Excerpt from a dataset:
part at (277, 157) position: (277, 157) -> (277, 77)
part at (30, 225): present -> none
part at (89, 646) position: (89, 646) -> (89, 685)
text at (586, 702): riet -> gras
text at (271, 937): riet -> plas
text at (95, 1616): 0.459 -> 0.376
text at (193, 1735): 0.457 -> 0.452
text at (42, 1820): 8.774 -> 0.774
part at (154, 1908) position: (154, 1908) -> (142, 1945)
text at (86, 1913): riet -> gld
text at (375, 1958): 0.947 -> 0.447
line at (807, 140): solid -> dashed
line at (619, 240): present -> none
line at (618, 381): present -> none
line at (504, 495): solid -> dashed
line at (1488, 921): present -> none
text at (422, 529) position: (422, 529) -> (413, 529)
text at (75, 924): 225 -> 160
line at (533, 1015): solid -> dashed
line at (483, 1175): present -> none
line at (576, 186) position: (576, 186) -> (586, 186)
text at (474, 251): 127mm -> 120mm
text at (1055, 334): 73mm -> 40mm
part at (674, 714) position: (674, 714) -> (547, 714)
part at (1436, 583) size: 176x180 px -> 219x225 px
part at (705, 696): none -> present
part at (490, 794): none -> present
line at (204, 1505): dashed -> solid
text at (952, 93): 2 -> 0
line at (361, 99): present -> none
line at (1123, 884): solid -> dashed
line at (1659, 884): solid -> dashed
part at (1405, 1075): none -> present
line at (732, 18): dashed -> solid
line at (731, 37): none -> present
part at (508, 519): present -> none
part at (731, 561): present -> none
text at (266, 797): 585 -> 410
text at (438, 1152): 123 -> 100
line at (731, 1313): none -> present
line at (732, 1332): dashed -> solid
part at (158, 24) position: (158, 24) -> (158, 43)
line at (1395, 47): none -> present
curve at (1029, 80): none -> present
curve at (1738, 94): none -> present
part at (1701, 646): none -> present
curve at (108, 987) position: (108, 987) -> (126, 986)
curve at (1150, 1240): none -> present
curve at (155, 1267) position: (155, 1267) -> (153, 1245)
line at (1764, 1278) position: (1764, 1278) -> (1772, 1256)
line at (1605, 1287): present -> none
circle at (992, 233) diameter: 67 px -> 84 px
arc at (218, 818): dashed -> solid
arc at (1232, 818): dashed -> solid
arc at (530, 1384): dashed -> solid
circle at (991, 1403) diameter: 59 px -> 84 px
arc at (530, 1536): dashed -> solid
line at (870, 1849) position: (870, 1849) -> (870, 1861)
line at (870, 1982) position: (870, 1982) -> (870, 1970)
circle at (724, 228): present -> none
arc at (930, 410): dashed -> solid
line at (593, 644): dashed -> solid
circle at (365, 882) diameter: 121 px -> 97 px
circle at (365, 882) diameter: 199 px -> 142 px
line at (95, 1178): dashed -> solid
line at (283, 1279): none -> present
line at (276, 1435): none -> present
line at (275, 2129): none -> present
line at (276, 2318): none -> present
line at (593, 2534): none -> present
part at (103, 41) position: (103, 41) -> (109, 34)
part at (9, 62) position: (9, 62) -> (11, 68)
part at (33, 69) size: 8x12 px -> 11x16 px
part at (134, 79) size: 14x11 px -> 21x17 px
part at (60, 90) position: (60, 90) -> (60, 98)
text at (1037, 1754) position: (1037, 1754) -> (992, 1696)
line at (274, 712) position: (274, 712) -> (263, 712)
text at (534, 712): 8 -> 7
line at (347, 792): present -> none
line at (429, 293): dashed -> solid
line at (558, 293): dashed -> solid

§ **WHAT THE TASK REQUIRES**
Duplicate every one of the entries above, reproducing each line without any alteration.

§ **CORRECT ANSWER**
part at (277, 157) position: (277, 157) -> (277, 77)
part at (30, 225): present -> none
part at (89, 646) position: (89, 646) -> (89, 685)
text at (586, 702): riet -> gras
text at (271, 937): riet -> plas
text at (95, 1616): 0.459 -> 0.376
text at (193, 1735): 0.457 -> 0.452
text at (42, 1820): 8.774 -> 0.774
part at (154, 1908) position: (154, 1908) -> (142, 1945)
text at (86, 1913): riet -> gld
text at (375, 1958): 0.947 -> 0.447
line at (807, 140): solid -> dashed
line at (619, 240): present -> none
line at (618, 381): present -> none
line at (504, 495): solid -> dashed
line at (1488, 921): present -> none
text at (422, 529) position: (422, 529) -> (413, 529)
text at (75, 924): 225 -> 160
line at (533, 1015): solid -> dashed
line at (483, 1175): present -> none
line at (576, 186) position: (576, 186) -> (586, 186)
text at (474, 251): 127mm -> 120mm
text at (1055, 334): 73mm -> 40mm
part at (674, 714) position: (674, 714) -> (547, 714)
part at (1436, 583) size: 176x180 px -> 219x225 px
part at (705, 696): none -> present
part at (490, 794): none -> present
line at (204, 1505): dashed -> solid
text at (952, 93): 2 -> 0
line at (361, 99): present -> none
line at (1123, 884): solid -> dashed
line at (1659, 884): solid -> dashed
part at (1405, 1075): none -> present
line at (732, 18): dashed -> solid
line at (731, 37): none -> present
part at (508, 519): present -> none
part at (731, 561): present -> none
text at (266, 797): 585 -> 410
text at (438, 1152): 123 -> 100
line at (731, 1313): none -> present
line at (732, 1332): dashed -> solid
part at (158, 24) position: (158, 24) -> (158, 43)
line at (1395, 47): none -> present
curve at (1029, 80): none -> present
curve at (1738, 94): none -> present
part at (1701, 646): none -> present
curve at (108, 987) position: (108, 987) -> (126, 986)
curve at (1150, 1240): none -> present
curve at (155, 1267) position: (155, 1267) -> (153, 1245)
line at (1764, 1278) position: (1764, 1278) -> (1772, 1256)
line at (1605, 1287): present -> none
circle at (992, 233) diameter: 67 px -> 84 px
arc at (218, 818): dashed -> solid
arc at (1232, 818): dashed -> solid
arc at (530, 1384): dashed -> solid
circle at (991, 1403) diameter: 59 px -> 84 px
arc at (530, 1536): dashed -> solid
line at (870, 1849) position: (870, 1849) -> (870, 1861)
line at (870, 1982) position: (870, 1982) -> (870, 1970)
circle at (724, 228): present -> none
arc at (930, 410): dashed -> solid
line at (593, 644): dashed -> solid
circle at (365, 882) diameter: 121 px -> 97 px
circle at (365, 882) diameter: 199 px -> 142 px
line at (95, 1178): dashed -> solid
line at (283, 1279): none -> present
line at (276, 1435): none -> present
line at (275, 2129): none -> present
line at (276, 2318): none -> present
line at (593, 2534): none -> present
part at (103, 41) position: (103, 41) -> (109, 34)
part at (9, 62) position: (9, 62) -> (11, 68)
part at (33, 69) size: 8x12 px -> 11x16 px
part at (134, 79) size: 14x11 px -> 21x17 px
part at (60, 90) position: (60, 90) -> (60, 98)
text at (1037, 1754) position: (1037, 1754) -> (992, 1696)
line at (274, 712) position: (274, 712) -> (263, 712)
text at (534, 712): 8 -> 7
line at (347, 792): present -> none
line at (429, 293): dashed -> solid
line at (558, 293): dashed -> solid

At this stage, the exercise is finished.